The Human Stain, novel by American author Philip Roth that was published in 2000. It is the final book in Roth’s American Trilogy (the other two being American Pastoral [1997] and I Married a Communist [1998]), and it earned the PEN/Faulkner Award for Fiction.

Like the other two novels in the trilogy, The Human Stain is narrated by Nathan Zuckerman, a recurring character in Roth’s fiction who is generally taken to be Roth’s alter ego. Set in the Berkshire Hills of western Massachusetts during the late 1990s against the backdrop of the revelation of U.S. Pres. Bill Clinton’s affair with White House intern Monica Lewinsky, The Human Stain brings together two common preoccupations—a hero with a secret and an affair between an older man and a younger woman—in the character of Coleman Silk. Silk, a former dean and a classics professor at a nearby college, had asked about two students who had registered for but never attended the class, inquiring, “Do they exist, or are they spooks?” It turns out that the two students are Black, and Silk is accused of using racist language. Unsupported by the rest of the faculty, Silk resigns, and shortly after that his wife dies. Zuckerman meets Silk when Silk asks him to write the story of the incident. Silk has also begun an affair with Faunia, an apparently illiterate janitor who is grieving over the death of her children and is being pursued by her violent Vietnam War veteran ex-husband; Silk is also accused of taking advantage of Faunia.

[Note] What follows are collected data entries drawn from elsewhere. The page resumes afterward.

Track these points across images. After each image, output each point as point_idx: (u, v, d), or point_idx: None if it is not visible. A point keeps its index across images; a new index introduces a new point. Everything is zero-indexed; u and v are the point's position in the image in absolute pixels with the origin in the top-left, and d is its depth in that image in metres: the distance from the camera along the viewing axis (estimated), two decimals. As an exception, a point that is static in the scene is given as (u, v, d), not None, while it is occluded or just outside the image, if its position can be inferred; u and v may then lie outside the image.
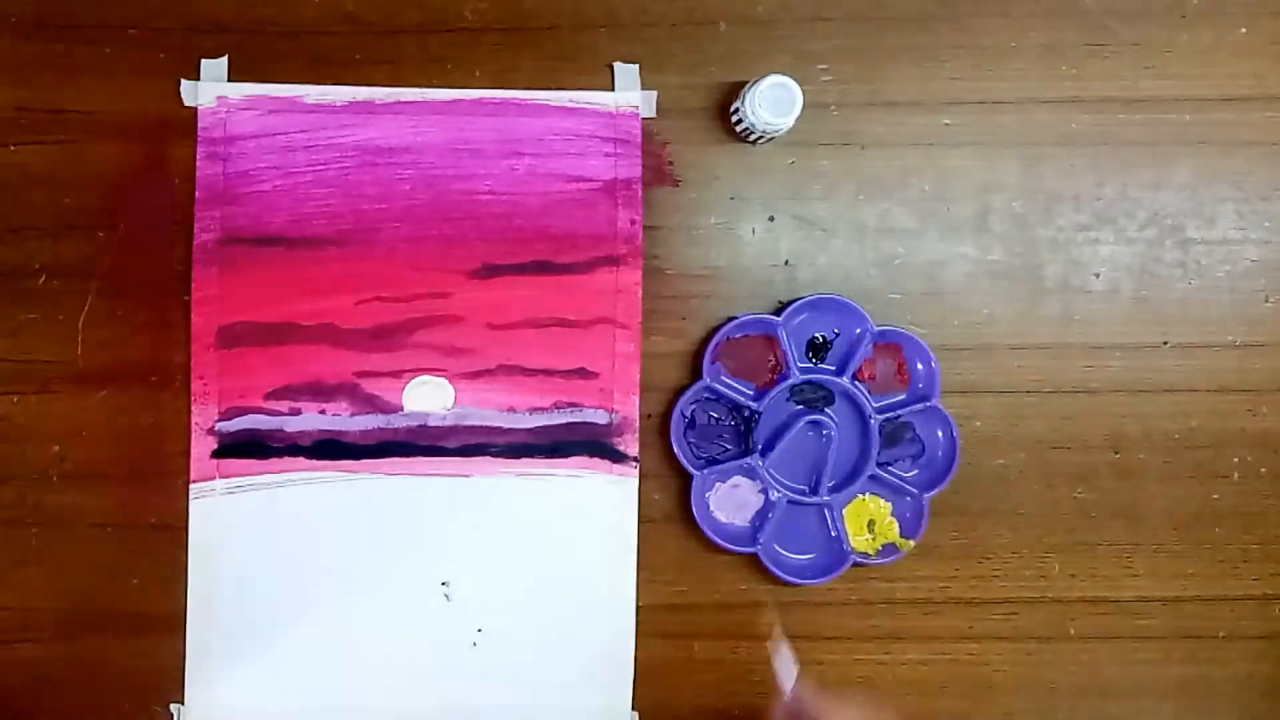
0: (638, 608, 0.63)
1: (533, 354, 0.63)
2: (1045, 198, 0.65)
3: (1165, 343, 0.65)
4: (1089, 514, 0.65)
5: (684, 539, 0.64)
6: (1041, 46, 0.64)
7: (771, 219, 0.64)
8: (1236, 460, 0.65)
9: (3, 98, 0.62)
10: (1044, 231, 0.65)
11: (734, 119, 0.62)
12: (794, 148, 0.64)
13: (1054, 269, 0.65)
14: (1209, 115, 0.64)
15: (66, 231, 0.62)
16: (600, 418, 0.63)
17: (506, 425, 0.63)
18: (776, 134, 0.61)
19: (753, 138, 0.62)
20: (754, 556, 0.63)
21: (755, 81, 0.59)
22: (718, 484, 0.63)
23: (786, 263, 0.64)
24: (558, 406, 0.63)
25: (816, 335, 0.63)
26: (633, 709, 0.63)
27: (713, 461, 0.63)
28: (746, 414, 0.63)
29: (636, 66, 0.63)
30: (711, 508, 0.63)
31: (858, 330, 0.63)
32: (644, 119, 0.63)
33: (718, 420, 0.63)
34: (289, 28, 0.63)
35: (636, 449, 0.63)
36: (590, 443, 0.63)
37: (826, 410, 0.63)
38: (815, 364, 0.63)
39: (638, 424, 0.63)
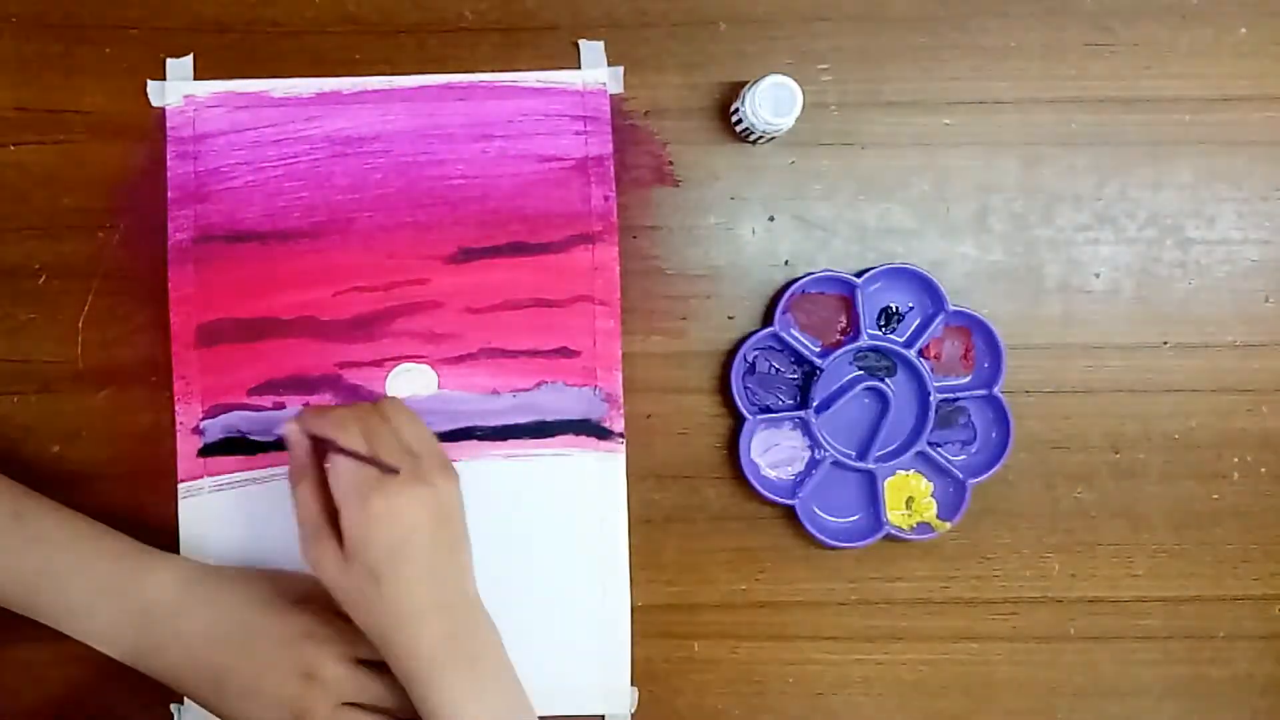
0: (636, 608, 0.63)
1: (513, 335, 0.63)
2: (1045, 198, 0.65)
3: (1165, 343, 0.65)
4: (1089, 514, 0.65)
5: (684, 538, 0.64)
6: (1041, 46, 0.64)
7: (771, 219, 0.64)
8: (1236, 460, 0.65)
9: (3, 98, 0.62)
10: (1044, 231, 0.65)
11: (734, 119, 0.62)
12: (794, 148, 0.64)
13: (1054, 269, 0.65)
14: (1209, 115, 0.65)
15: (66, 231, 0.62)
16: (584, 395, 0.63)
17: (491, 408, 0.63)
18: (776, 134, 0.61)
19: (753, 138, 0.62)
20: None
21: (755, 81, 0.59)
22: (764, 433, 0.64)
23: (786, 263, 0.64)
24: (540, 386, 0.63)
25: (891, 305, 0.63)
26: (632, 684, 0.63)
27: (765, 410, 0.63)
28: (808, 369, 0.63)
29: (601, 43, 0.63)
30: (754, 455, 0.63)
31: (931, 306, 0.63)
32: (640, 121, 0.63)
33: (778, 371, 0.63)
34: (290, 28, 0.63)
35: (622, 425, 0.63)
36: (575, 421, 0.63)
37: (887, 380, 0.63)
38: (885, 333, 0.64)
39: (622, 400, 0.63)
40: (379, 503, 0.49)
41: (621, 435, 0.63)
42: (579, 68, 0.63)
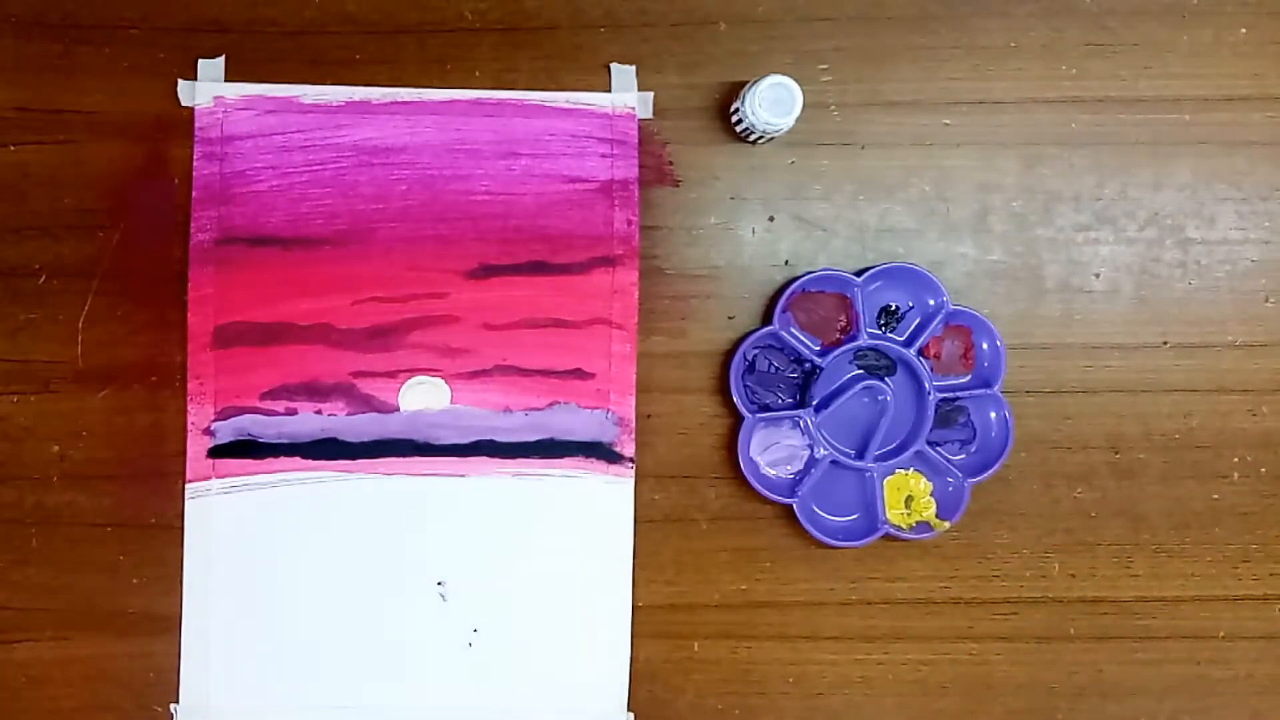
0: (637, 608, 0.63)
1: (529, 354, 0.63)
2: (1045, 198, 0.65)
3: (1165, 343, 0.65)
4: (1089, 514, 0.65)
5: (684, 538, 0.64)
6: (1041, 46, 0.64)
7: (771, 219, 0.64)
8: (1236, 460, 0.65)
9: (3, 98, 0.62)
10: (1044, 231, 0.65)
11: (734, 119, 0.62)
12: (794, 148, 0.64)
13: (1054, 269, 0.65)
14: (1209, 115, 0.65)
15: (66, 231, 0.62)
16: (597, 418, 0.63)
17: (503, 425, 0.63)
18: (776, 134, 0.61)
19: (753, 138, 0.62)
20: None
21: (755, 81, 0.59)
22: (764, 432, 0.64)
23: (786, 263, 0.64)
24: (553, 406, 0.63)
25: (890, 304, 0.64)
26: (628, 710, 0.63)
27: (764, 409, 0.63)
28: (808, 368, 0.63)
29: (633, 68, 0.63)
30: (753, 453, 0.63)
31: (931, 304, 0.63)
32: (641, 120, 0.63)
33: (778, 370, 0.63)
34: (289, 28, 0.63)
35: (633, 450, 0.63)
36: (586, 443, 0.63)
37: (886, 379, 0.64)
38: (885, 332, 0.64)
39: (634, 424, 0.63)
40: None
41: (632, 460, 0.63)
42: (579, 68, 0.63)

Through flashbacks to his childhood, we discover that Silk has been covering up an enormous secret— he is a Black man who has rejected the racism he has experienced from both Black and white people. Silk’s liberation—personal and sexual—after he becomes involved with Faunia is startling, and Zuckerman, at first simply a curious observer, begins to develop a relationship with Silk himself. It is only after Silk and Faunia are killed in a car accident, however, that Zuckerman decides to write Silk’s story.

While The Human Stain questions the possibility of objectivity in a world of emotions, the book is primarily about guilty secrets, assumptions, and perceptions. Silk may appear to be the archetypal man fallen from grace, but there is far more at work here than simple parables, and each character is fully drawn. The book is a sly glance at American social politics, with its judgment, shame, and hypocrisy, and at the stain left on life by humanity itself. Although the story is ostensibly about the black and white of things, it inevitably illuminates a thousand shades of gray.